A screw 25 that is screwed into the screw hole 24 of the support shaft 16 is attached to the back side of the housing 6 via a bearing 6. A rotating gear 27 is attached to this screw 25, and this rotating gear 27 meshes with a motor gear 29 of a motor 28 fixed to the housing 6. Therefore, this motor 28
By rotating the screw 25, the support shaft 16 can be moved along with the sub-reflector 18 to the back side X and the front side Y, respectively. Note that since the pin 30 provided on the support shaft 16 is engaged in the elongated hole 31 formed in the housing 6, the support shaft 16 itself is not rotated by the screw 25. 3
2 is a cover, which covers the rotating gear 27 and the motor gear 2.
This is to cover 9. Since the mechanism described above is smaller and more compact than the diameter of the sub-reflector 18, it does not interfere with the light flux.

Next, the adjustment of the inclination of the sub-reflector 18 will be explained. First, the sub-reflector 18 must be attached straight to the support shaft 16. The inspection method for this purpose is shown in FIG. That is, the sub-reflector 18 is rotated about its central axis B.
Then, if the sub-reflector 18 is irradiated with a laser beam L from the outside and the reflected laser beam L is fixed at one point P of the sensor S, the sub-reflector 18 will be aligned straight with respect to the support shaft 16. ing. If it is not attached straight, adjust it with the push screw 22 and pull screw 23 to make it straight (perpendicular to the central axis B).

Then, the support shaft 16 to which the sub-reflector 18 is immediately attached is housed in the housing 6. Then, this time, the central axis B of the support shaft 16
Check whether it is aligned with the optical axis A of the telescope (or not tilted). If it is tilted, the pin 13 at the tip of the support plate 8 and the bracket 1
1, the inclination of the entire housing 6 is changed and corrected. One of the features of the present invention is that the inclination of the entire housing 6 can be adjusted in this way. In other words, the inclination of the sub-reflector 18 itself can be adjusted using only the push screw 22 and pull screw 23, but this adjustment alone cannot make the center axis B of the sub-reflector 18 parallel to the optical axis A with a distance between them. However, it is not possible to place the central axis B on the optical axis A and make them completely coincide with each other.

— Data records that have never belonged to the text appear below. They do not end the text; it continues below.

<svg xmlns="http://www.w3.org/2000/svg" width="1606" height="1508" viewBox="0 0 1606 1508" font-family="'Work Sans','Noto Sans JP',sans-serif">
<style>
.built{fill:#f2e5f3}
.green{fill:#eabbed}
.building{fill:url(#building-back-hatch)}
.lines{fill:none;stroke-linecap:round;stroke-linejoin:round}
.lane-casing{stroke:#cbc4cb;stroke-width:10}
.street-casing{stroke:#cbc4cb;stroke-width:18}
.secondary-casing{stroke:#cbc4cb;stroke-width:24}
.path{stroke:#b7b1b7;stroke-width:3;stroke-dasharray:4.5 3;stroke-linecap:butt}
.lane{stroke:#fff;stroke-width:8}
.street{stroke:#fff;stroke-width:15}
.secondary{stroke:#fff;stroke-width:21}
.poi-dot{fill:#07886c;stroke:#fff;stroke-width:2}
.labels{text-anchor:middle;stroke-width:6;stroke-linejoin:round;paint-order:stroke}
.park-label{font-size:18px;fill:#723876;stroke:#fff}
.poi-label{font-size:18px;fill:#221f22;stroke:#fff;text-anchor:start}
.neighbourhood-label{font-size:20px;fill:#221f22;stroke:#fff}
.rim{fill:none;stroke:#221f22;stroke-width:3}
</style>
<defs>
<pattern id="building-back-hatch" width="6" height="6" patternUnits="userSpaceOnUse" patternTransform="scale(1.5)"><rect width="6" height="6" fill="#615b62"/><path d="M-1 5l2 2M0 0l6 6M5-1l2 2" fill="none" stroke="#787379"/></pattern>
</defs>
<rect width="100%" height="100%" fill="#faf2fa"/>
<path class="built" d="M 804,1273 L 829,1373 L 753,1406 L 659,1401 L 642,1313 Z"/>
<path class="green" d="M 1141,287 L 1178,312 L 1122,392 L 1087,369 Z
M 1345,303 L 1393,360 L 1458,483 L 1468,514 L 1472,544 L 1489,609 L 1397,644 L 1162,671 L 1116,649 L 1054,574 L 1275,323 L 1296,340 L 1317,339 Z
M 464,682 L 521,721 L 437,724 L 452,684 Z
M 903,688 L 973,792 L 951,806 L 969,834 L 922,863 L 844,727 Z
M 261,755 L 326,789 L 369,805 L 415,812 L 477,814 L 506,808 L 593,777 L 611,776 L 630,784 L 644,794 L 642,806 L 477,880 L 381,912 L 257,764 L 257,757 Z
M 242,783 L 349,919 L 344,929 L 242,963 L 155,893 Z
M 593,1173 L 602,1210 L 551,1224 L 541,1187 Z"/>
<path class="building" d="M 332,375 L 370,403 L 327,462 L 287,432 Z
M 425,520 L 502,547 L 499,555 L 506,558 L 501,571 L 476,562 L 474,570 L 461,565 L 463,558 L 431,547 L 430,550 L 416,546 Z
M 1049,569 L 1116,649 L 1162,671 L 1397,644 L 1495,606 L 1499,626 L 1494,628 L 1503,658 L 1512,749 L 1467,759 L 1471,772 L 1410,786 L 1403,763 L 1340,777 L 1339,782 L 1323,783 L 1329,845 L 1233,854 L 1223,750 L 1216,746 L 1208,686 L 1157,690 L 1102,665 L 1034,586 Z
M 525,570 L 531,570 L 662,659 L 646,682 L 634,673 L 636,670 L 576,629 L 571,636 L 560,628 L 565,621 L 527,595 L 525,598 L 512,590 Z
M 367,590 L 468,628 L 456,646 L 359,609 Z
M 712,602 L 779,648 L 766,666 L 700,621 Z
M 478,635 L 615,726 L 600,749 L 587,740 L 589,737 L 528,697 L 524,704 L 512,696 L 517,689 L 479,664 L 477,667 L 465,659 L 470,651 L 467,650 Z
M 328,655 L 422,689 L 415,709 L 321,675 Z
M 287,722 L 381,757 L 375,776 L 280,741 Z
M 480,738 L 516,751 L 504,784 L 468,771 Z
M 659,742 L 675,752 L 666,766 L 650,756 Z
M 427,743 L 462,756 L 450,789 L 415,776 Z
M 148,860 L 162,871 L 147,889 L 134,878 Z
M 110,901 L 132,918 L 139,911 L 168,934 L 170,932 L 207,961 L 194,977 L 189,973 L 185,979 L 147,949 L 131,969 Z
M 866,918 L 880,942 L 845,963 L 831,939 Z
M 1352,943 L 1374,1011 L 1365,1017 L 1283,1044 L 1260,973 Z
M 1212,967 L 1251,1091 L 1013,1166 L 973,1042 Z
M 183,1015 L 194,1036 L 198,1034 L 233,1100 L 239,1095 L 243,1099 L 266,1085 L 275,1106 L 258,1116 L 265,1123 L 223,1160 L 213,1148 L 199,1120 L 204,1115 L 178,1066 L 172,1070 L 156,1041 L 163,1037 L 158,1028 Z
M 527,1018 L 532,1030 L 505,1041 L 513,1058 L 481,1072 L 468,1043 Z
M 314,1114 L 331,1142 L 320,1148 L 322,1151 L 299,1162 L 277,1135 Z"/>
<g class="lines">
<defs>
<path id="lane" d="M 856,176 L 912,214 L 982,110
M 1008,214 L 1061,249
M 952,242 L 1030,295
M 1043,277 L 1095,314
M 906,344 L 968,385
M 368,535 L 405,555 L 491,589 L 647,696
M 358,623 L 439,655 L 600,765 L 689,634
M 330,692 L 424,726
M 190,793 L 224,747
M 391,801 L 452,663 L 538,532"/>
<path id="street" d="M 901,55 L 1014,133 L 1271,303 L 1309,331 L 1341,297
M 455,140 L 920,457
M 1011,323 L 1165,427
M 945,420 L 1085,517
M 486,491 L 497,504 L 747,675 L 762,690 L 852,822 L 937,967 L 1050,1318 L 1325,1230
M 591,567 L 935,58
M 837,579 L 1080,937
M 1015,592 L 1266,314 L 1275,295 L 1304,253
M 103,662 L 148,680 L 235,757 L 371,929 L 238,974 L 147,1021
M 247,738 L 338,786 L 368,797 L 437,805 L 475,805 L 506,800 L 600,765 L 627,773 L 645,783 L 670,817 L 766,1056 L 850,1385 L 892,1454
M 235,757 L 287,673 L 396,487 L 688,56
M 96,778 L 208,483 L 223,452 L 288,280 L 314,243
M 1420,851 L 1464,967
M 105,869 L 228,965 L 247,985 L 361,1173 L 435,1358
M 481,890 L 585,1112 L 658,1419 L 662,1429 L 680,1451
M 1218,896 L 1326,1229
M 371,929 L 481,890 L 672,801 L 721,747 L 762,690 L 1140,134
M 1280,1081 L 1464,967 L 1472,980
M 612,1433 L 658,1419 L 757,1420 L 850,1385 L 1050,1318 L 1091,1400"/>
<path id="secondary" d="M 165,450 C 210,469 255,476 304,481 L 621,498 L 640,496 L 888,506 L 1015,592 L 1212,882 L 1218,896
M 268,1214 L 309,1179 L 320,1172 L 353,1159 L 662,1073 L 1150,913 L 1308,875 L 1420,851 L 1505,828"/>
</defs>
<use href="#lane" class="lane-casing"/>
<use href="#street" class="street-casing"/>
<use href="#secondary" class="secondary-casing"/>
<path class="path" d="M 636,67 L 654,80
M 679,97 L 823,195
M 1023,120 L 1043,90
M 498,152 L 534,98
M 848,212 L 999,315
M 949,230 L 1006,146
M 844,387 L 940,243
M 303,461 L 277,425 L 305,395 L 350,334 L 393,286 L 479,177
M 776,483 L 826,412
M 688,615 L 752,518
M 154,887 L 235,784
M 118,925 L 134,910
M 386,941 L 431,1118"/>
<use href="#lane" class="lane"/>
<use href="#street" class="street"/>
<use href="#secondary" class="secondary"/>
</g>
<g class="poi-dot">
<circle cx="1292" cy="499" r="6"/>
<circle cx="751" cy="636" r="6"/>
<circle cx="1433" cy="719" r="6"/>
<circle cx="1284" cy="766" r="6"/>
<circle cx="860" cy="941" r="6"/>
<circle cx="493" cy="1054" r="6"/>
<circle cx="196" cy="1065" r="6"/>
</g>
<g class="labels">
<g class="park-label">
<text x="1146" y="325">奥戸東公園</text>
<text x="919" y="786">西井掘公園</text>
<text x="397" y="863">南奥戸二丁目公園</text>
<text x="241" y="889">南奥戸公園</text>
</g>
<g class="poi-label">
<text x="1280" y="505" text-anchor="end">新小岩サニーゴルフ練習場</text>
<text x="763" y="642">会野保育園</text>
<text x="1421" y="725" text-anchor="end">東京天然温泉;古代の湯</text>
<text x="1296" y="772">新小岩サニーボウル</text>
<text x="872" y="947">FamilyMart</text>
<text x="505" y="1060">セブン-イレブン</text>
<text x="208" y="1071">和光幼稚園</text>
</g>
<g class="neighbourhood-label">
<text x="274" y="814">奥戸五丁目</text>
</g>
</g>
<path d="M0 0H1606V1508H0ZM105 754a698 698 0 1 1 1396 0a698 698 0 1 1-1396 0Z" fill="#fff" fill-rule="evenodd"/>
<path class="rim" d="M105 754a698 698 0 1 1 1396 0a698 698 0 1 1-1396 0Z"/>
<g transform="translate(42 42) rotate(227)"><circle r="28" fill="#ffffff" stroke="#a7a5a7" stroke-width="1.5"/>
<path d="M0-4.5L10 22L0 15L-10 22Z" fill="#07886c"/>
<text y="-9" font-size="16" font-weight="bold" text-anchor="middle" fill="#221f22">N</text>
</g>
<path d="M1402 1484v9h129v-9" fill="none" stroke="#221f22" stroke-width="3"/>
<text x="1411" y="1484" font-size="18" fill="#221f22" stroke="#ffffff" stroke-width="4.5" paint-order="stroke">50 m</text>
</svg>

<Effects of the Invention> The telescope sub-reflector moving mechanism according to the present invention has the following features:
With the contents as described above, the tilt of the sub-reflecting mirror can be adjusted with high precision, so that the sub-reflecting mirror can be accurately moved to the back side and the front side. Furthermore, since the mechanism for moving the sub-reflector is compact, a clear reflected image can be obtained without interfering with the light flux.

[Brief explanation of the drawing]

Fig. 1 is a sectional view showing a sub-reflector moving mechanism according to an embodiment of the present invention, Fig. 2 is a perspective view of the sub-reflector moving mechanism shown in Fig. 1, and Fig. 3 is a tilt of the sub-reflector. An explanatory diagram showing the inspection method, Fig. 4 is a side view of the support shaft seen from the direction of the arrow in Fig. 3, Fig. 5 is a side view showing a conventional large reflective astronomical telescope, and Fig. 6 is a conventional main reflector. It is an explanatory view showing a combination state of a mirror and a sub-reflector. 2... Lens barrel, 6... Housing, 16... Support shaft, 18... Sub-reflector, A... Optical axis.

Claims (1)

[Claims] 1. A sub-reflector moving mechanism for a telescope, characterized in that a support shaft to which a sub-reflector is attached is housed in a housing such that it can be moved in and out of the housing, and the housing is supported such that its tilt can be adjusted with respect to an optical axis.